O planejamento nutricional deve ser diferente para cada fase do desenvolvimento desses animais — cria, recria e engorda, ou lactação. Marco Antonio Finardi explica que, para um plano nutricional que realmente atenda as necessidades dos animais conforme sua espécie e categoria, “é preciso saber quais são elas, isto é, o planejamento deve ser elaborado por um profissional da área, para maximizar o desempenho dos animais”. Ele ainda diz que o período seco do ano em várias situações é um período crítico, “pois temos uma queda de nutrientes na forragem, quando não a sua falta, devendo ser feito os ajustes necessários para um melhor desempenho dos animais”.

O uso de rações, outras fontes de volumoso ou mesmo suplementos, na opinião do veterinário, deve ser avaliado conforme a situação observada, tendo-se sempre em mente que a suplementação mineral deve ser feita durante todo o ano, e o uso de outras fontes de volumoso ou mesmo de rações avaliado caso a caso.

Outro ponto muito importante apontado por Finardi, é que o produtor deve buscar o máximo de desempenho possível dos animais durante o período de águas, onde ocorre maior oferta de alimento e, além disso, melhor valor nutricional e palatabilidade. Com alguns ajustes, é possível aumentar o desempenho dos animais e com isso melhorar a rentabilidade produtiva.
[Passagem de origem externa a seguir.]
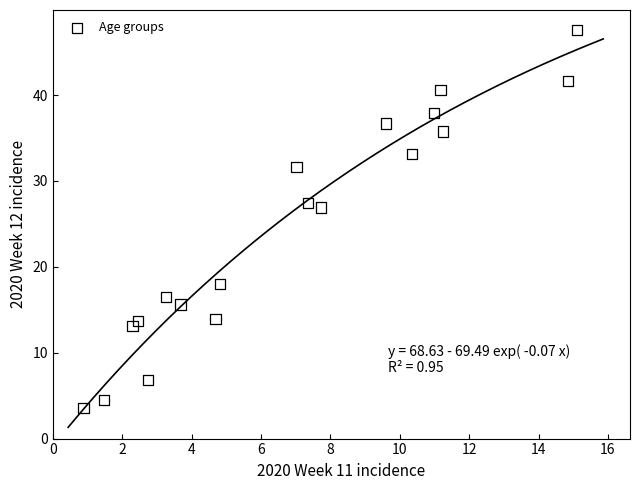

What is the range of X values (max minus min)?

14.2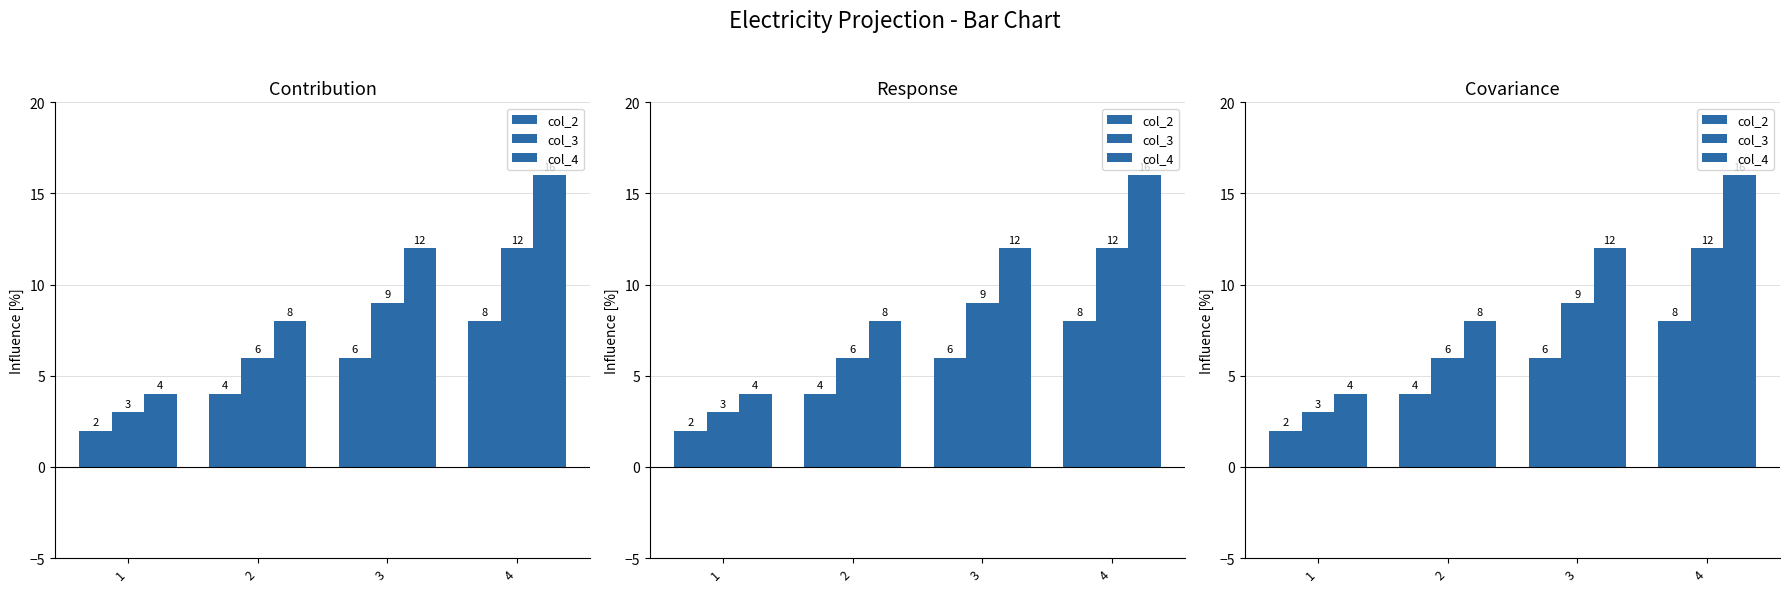

What is the highest value of the col_2 series?

8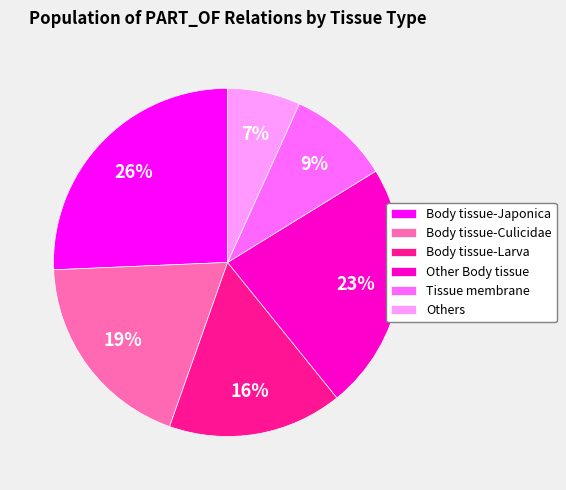

Is the sum of Others and Body tissue-Japonica greater than half?

No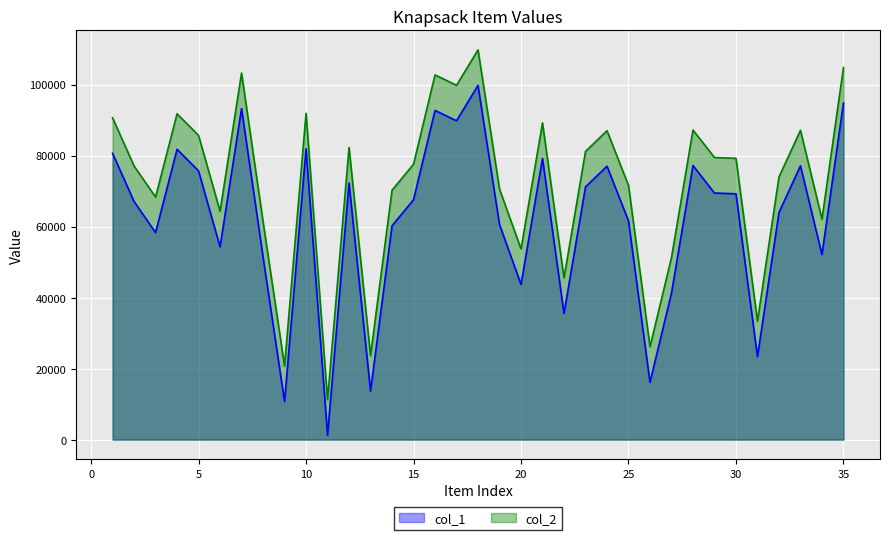

True or false: col_1 has a value of 130127 at 35.

False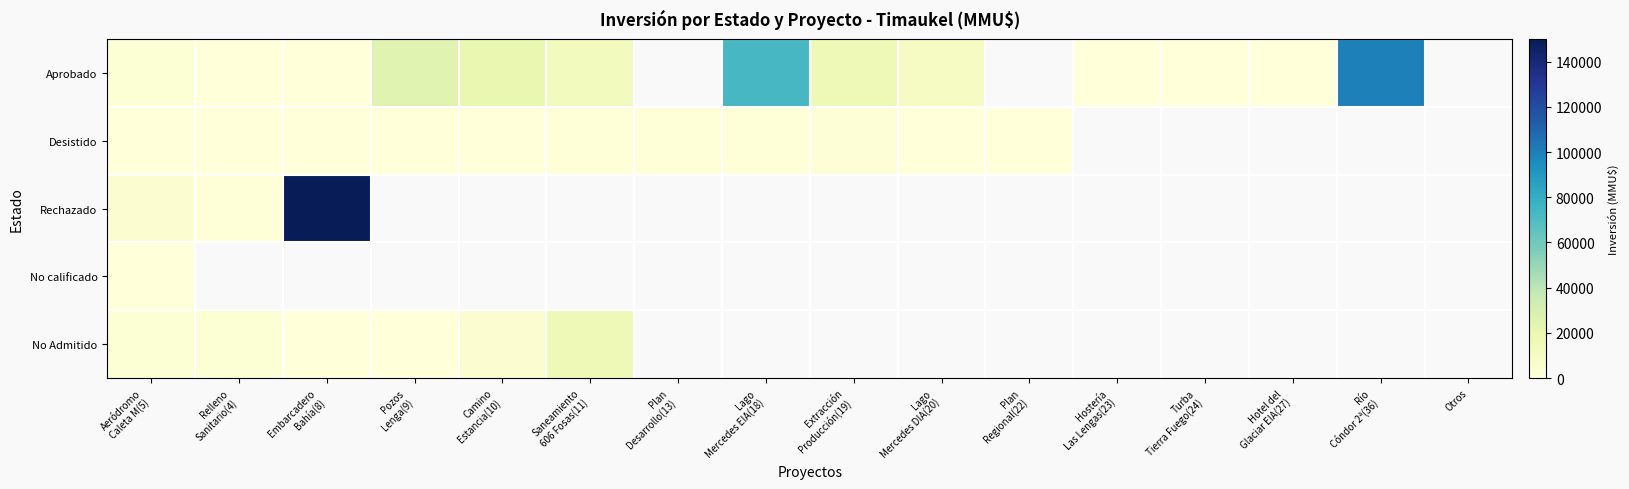

How many positive values does the No Admitido series have?

6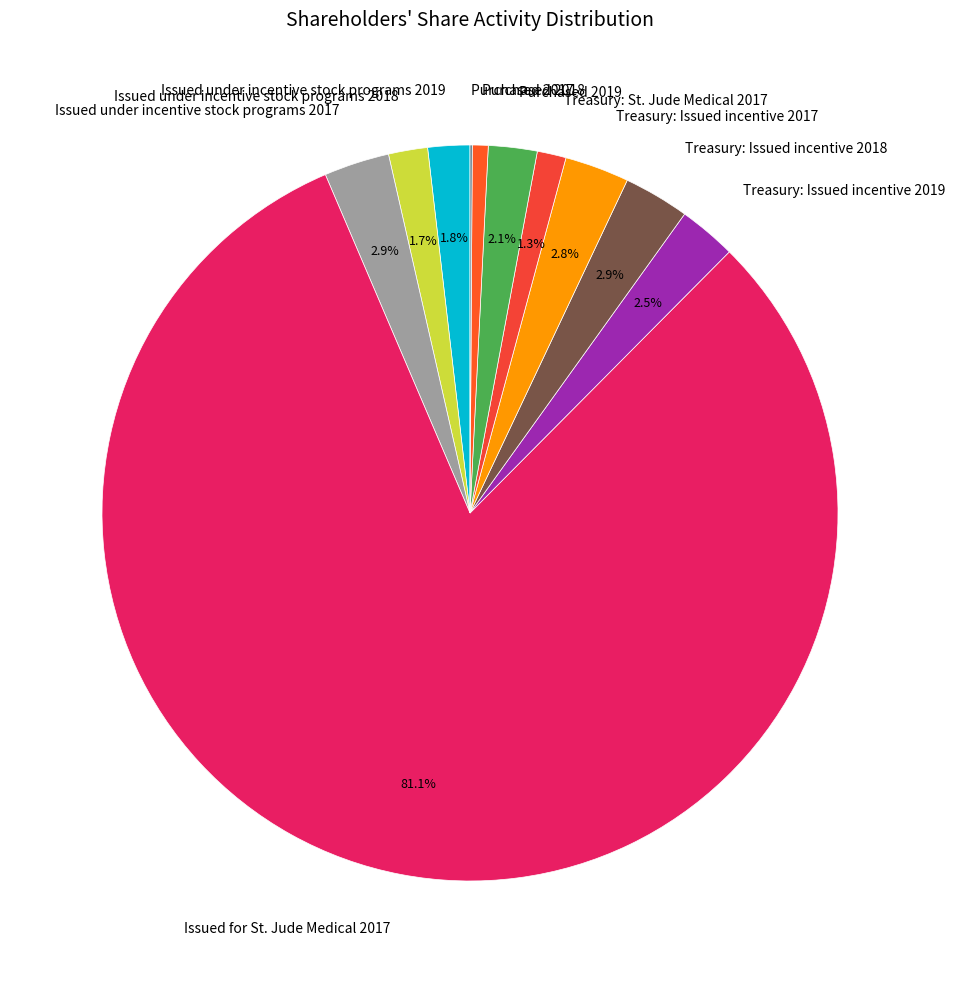

Which category has the biggest portion of the pie?

Issued for St. Jude Medical 2017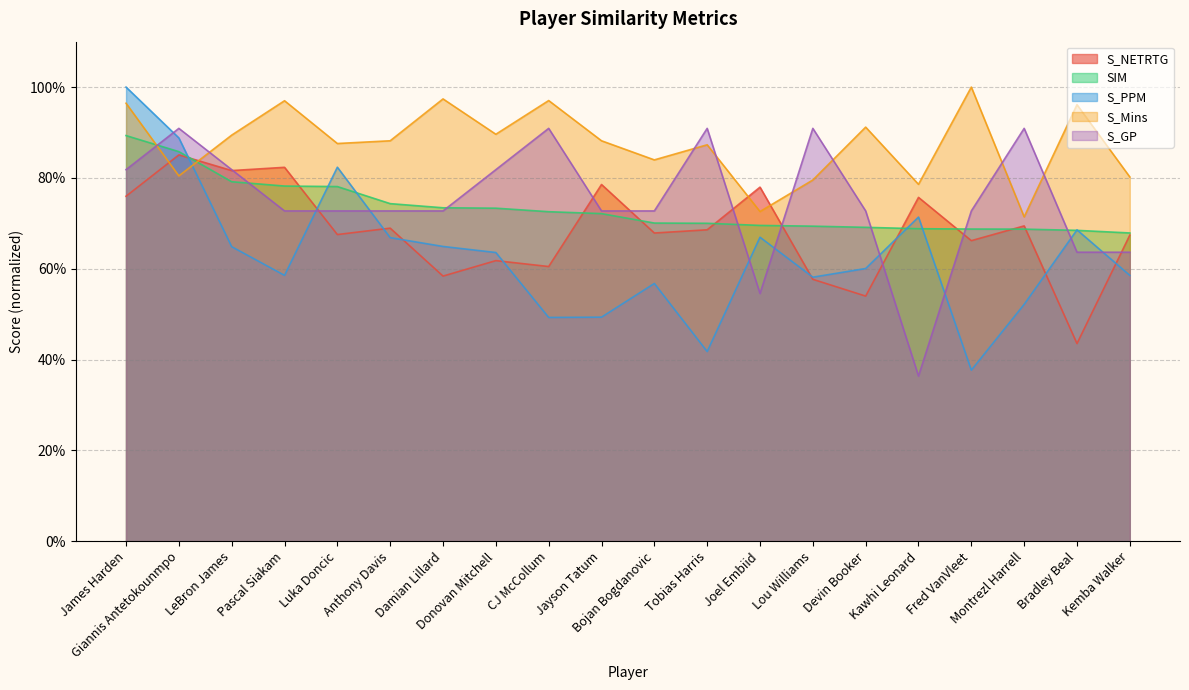

Reading right to left, list all the values displayed in this chart.

S_NETRTG: 0.7	0.4	0.7	0.7	0.8	0.5	0.6	0.8	0.7	0.7	0.8	0.6	0.6	0.6	0.7	0.7	0.8	0.8	0.9	0.8
SIM: 0.7	0.7	0.7	0.7	0.7	0.7	0.7	0.7	0.7	0.7	0.7	0.7	0.7	0.7	0.7	0.8	0.8	0.8	0.9	0.9
S_PPM: 0.6	0.7	0.5	0.4	0.7	0.6	0.6	0.7	0.4	0.6	0.5	0.5	0.6	0.6	0.7	0.8	0.6	0.6	0.9	1.0
S_Mins: 0.8	1.0	0.7	1.0	0.8	0.9	0.8	0.7	0.9	0.8	0.9	1.0	0.9	1.0	0.9	0.9	1.0	0.9	0.8	1.0
S_GP: 0.6	0.6	0.9	0.7	0.4	0.7	0.9	0.5	0.9	0.7	0.7	0.9	0.8	0.7	0.7	0.7	0.7	0.8	0.9	0.8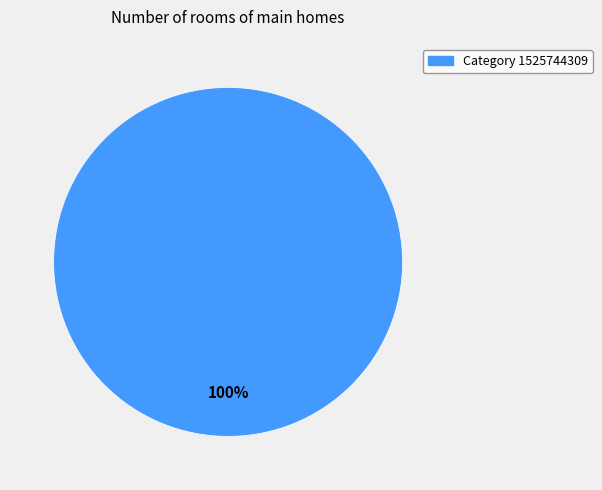

Is there a majority slice in this chart?

Yes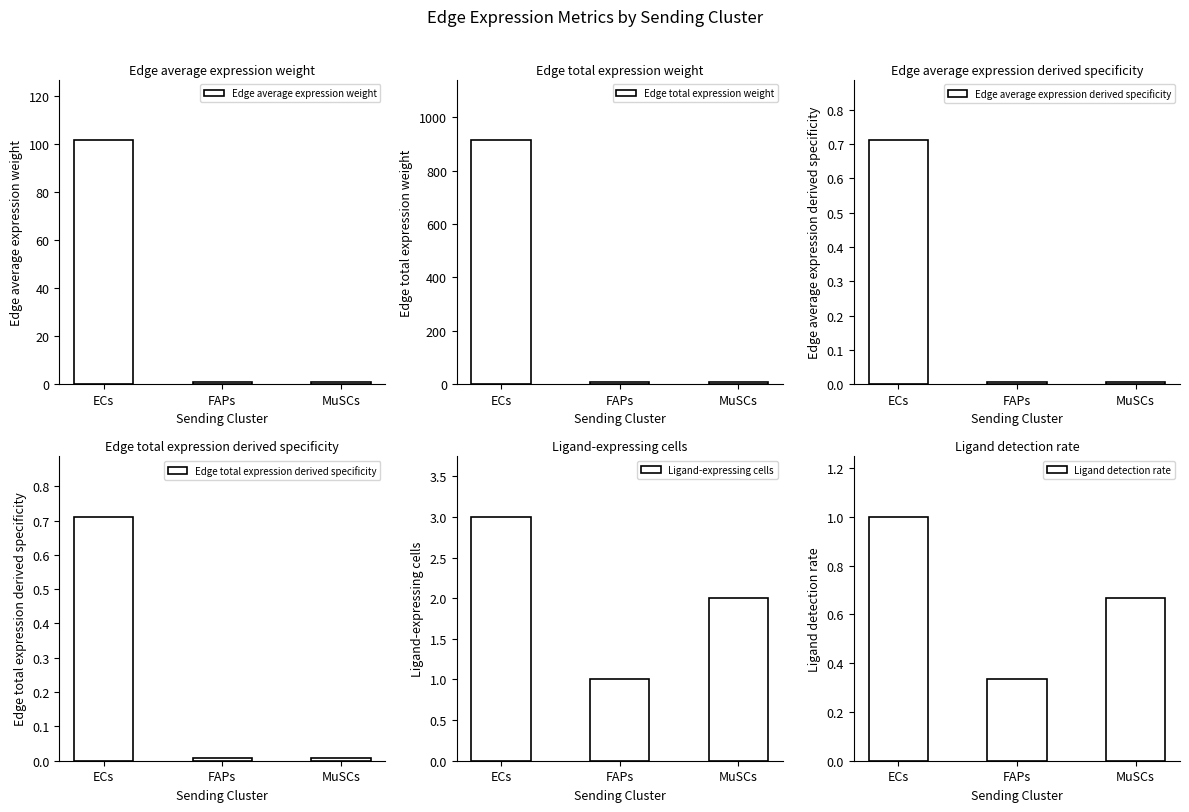

What is the sum of all Ligand detection rate values?

2.0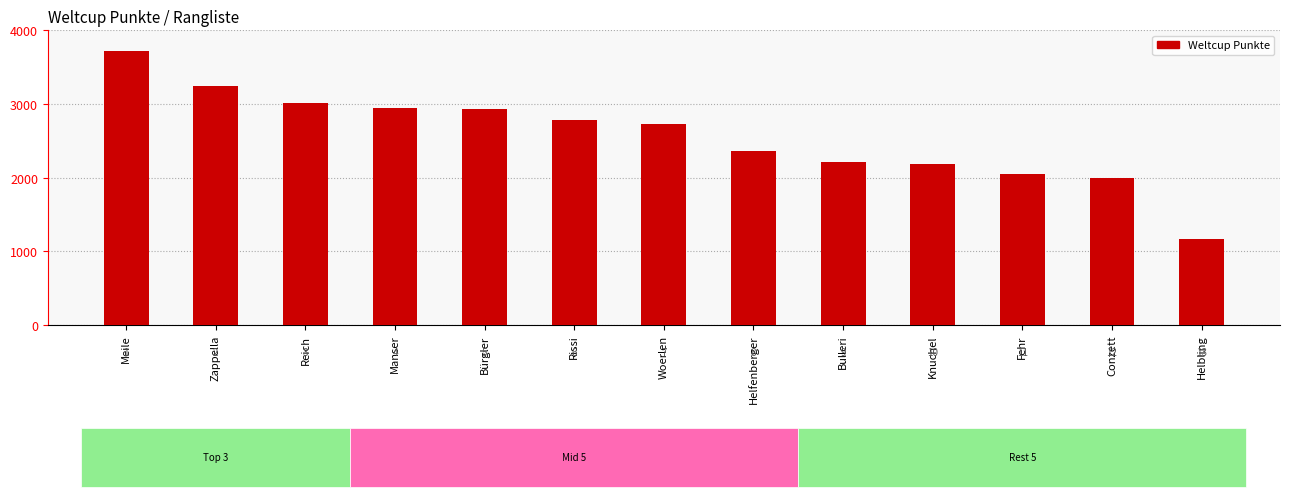

Which has a higher value, Conzett or Fehr?

Fehr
O planejamento nutricional deve ser diferente para cada fase do desenvolvimento desses animais — cria, recria e engorda, ou lactação.

Diferenças de minerais

Marco Antonio Finardi enfatiza que os produtores devem estar atentos às diferenças em termos de proteínas, minerais e vitaminas que os suplementos oferecem para cada categoria específica, nas estações de cria, recria e engorda. Segundo ele, é possível mensurar essas diferenças, “uma vez que temos os animais de cria como sendo os animais mais exigentes nutricionalmente, já que essa categoria engloba os animais voltados à reprodução”. Ele esclarece que, sendo a reprodução o topo da cadeia de exigência nutricional, esses animais têm maiores necessidades.

Logo em seguida, ainda segundo o técnico, estão os animais de recria, englobando os animais em crescimento, que necessitam além de ganho de peso, também crescer e, com isso, “são menos exigentes que os animais de cria, mas mais exigentes que os animais de engorda. Estes, por sua vez, são os menos exigentes, pois são animais que necessitam de ganho de condição corporal, apresentando assim, menor exigência quando comparado a animais de cria e recria. Dessa forma, os produtos destinados aos animais de cria, segundo explica Finardi, “sempre deverão fornecer aos animais maiores quantidades de nutrientes, quando comparados a produtos destinados a animais de recria ou mesmo de engorda. Já produtos destinados a animais de recria, fornecerão maiores quantidades de nutrientes do que quando comparados a produtos destinados a animais de engorda, e em menores quantidades do que produtos destinados a animais de cria”.

Para que o produtor chegue a esses valores, o veterinário da Matsuda adverte que ele “não pode somente observar a quantidade de um nutriente contido por quilo de produto, pois é preciso saber qual é o consumo deste pelos animais. Só assim chegaremos ao real valor de nutriente que é fornecido por este produto”. Um exemplo desse quadro seria um produto que contém 6% de fósforo, com um consumo de 50 g/animal/dia. Com isso, esse produto fornece ao animal 3 g de fósforo por dia. Se for um produto com 3% de fósforo, com um consumo de 100 g/animal/dia, haverá as mesmas 3 g de fósforo sendo ofertada ao animal. Outro ponto importante que devemos ressaltar, que os suplementos minerais, como o próprio nome diz, serem para complementar a dieta afim de suprir as exigências totais dos animais, mas que as outras fontes de alimentos empregadas também fornecerão aos animais minerais e os demais nutrientes, sendo que isto deve ser levando em consideração quando se traça o planejamento nutricional.